There is a vast cultural movement emerging from beyond the Western world. Truly global in its range and allure, it is the biggest challenge yet to Hollywood, McDonald’s, and blue jeans. This is a book about these new arbiters of mass culture arising from the East — India’s Bollywood films, Turkish soap opera, or dizi, and South Korean pop music. Carefully packaging not always secular modernity with traditional values in urbanised settings, they have created a new global pop culture that can be easily consumed, especially by the many millions coming late to the modern world and still negotiating its overwhelming challenges.
Acclaimed author Fatima Bhutto profiles Shah Rukh Khan, by many measures the most popular movie star in the world: goes behind the scenes of Magnificent Century, Turkey’s biggest TV show, watched by upwards of 200 million people across 43 countries: and travels to South Korea to see how K-Pop started it all, and how Gangnam Style became the first YouTube video with one billion views.
──────────────────────────────
* [WHAT YOU SHOULD DO] According to the book description, in how many countries is Magnificent Century watched?

[Extracted page text data]
──────────────────────────────
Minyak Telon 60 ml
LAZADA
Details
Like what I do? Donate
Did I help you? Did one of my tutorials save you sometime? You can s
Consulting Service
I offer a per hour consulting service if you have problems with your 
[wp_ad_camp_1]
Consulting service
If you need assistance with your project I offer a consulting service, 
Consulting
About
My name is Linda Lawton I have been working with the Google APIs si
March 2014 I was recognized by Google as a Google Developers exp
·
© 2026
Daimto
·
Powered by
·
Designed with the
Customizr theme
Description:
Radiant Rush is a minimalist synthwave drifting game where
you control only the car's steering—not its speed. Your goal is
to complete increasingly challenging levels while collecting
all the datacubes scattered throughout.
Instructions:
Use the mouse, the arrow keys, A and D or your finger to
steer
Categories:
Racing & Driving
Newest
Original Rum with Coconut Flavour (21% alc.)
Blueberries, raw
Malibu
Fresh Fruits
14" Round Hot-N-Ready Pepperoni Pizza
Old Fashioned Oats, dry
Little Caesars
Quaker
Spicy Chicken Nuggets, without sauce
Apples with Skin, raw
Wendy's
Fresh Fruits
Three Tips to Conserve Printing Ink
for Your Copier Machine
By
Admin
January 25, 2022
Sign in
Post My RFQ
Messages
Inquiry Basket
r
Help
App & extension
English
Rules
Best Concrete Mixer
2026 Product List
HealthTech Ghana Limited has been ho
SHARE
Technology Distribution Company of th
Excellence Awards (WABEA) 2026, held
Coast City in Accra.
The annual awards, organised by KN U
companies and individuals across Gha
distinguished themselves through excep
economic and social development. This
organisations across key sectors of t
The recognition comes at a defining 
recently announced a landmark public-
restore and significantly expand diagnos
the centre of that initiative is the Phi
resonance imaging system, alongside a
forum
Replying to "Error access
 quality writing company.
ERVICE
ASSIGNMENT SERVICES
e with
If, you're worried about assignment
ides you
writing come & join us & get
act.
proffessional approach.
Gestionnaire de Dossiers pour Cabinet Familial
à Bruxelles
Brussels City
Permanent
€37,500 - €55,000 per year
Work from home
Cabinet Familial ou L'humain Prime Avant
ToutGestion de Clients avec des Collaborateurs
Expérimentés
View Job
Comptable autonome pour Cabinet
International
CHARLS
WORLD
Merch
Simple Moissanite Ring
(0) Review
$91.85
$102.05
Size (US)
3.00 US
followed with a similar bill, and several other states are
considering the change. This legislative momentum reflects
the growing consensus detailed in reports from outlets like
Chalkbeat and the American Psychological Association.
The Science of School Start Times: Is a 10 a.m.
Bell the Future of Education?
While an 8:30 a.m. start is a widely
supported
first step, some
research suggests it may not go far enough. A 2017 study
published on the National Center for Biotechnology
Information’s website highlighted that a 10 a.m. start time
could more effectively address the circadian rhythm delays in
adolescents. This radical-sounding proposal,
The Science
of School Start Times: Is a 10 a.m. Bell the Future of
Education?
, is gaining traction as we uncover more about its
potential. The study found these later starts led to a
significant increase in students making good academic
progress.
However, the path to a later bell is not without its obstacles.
──────────────────────────────
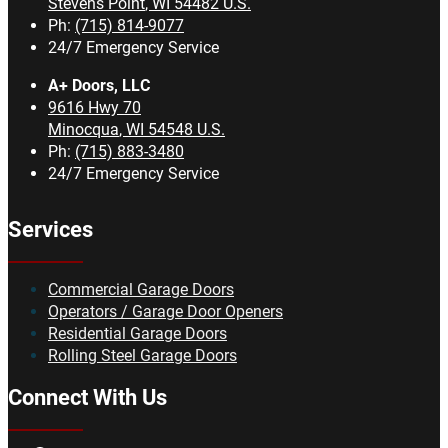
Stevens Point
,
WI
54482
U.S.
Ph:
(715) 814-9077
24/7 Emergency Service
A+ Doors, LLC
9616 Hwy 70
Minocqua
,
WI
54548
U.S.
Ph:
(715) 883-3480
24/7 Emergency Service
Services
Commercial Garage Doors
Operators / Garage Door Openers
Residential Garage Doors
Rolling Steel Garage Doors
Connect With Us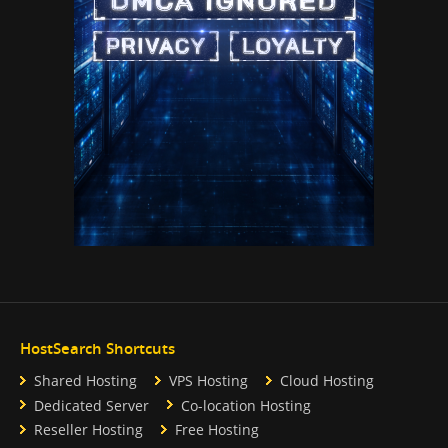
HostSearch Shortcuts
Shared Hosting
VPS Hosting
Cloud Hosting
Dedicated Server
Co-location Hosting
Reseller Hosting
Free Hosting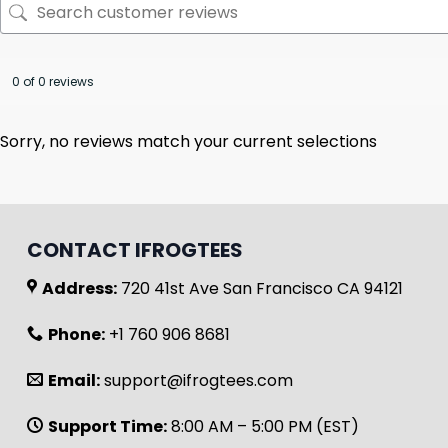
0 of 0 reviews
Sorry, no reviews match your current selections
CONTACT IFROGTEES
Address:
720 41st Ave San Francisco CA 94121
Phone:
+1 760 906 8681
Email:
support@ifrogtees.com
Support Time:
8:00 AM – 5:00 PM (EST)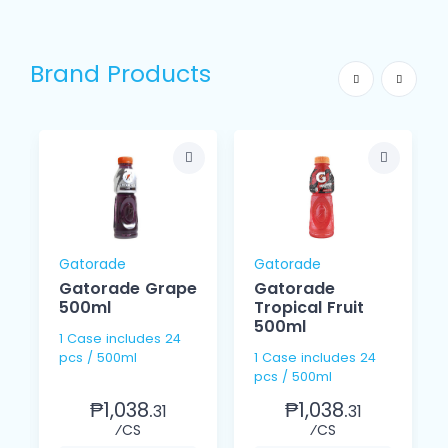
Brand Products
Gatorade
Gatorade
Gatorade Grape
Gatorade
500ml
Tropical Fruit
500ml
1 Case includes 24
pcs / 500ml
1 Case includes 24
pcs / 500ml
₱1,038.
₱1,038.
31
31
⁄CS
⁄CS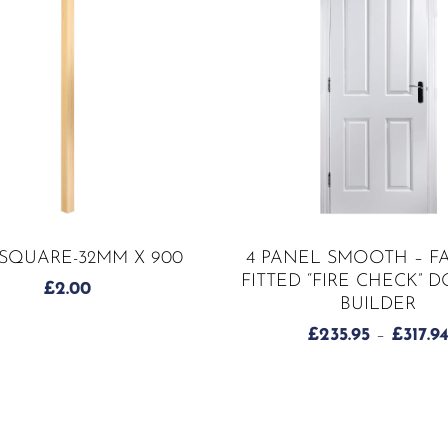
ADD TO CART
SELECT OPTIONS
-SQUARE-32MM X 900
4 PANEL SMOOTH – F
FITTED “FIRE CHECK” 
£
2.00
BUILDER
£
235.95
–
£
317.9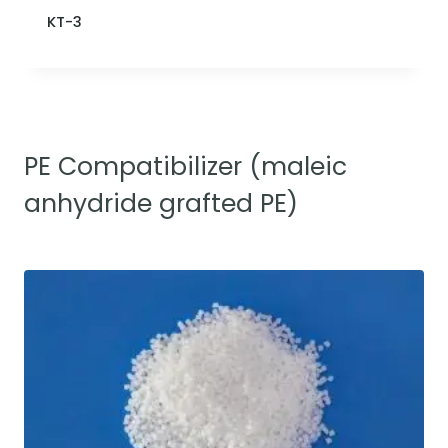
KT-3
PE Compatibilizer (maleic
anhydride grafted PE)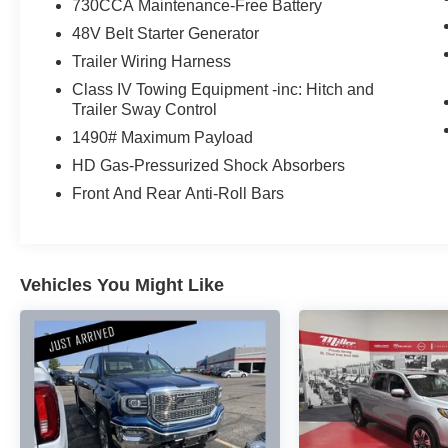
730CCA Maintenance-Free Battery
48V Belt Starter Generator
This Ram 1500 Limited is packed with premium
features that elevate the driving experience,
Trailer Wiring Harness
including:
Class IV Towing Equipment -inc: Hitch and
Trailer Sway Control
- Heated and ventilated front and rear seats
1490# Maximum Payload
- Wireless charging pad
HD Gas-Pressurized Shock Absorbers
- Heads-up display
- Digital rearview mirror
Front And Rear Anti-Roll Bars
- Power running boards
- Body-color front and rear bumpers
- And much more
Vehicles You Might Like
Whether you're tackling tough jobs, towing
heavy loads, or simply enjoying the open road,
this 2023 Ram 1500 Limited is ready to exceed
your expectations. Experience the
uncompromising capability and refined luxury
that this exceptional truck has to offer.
──────────────────────────────
* [EXERCISE ANSWER] 43 countries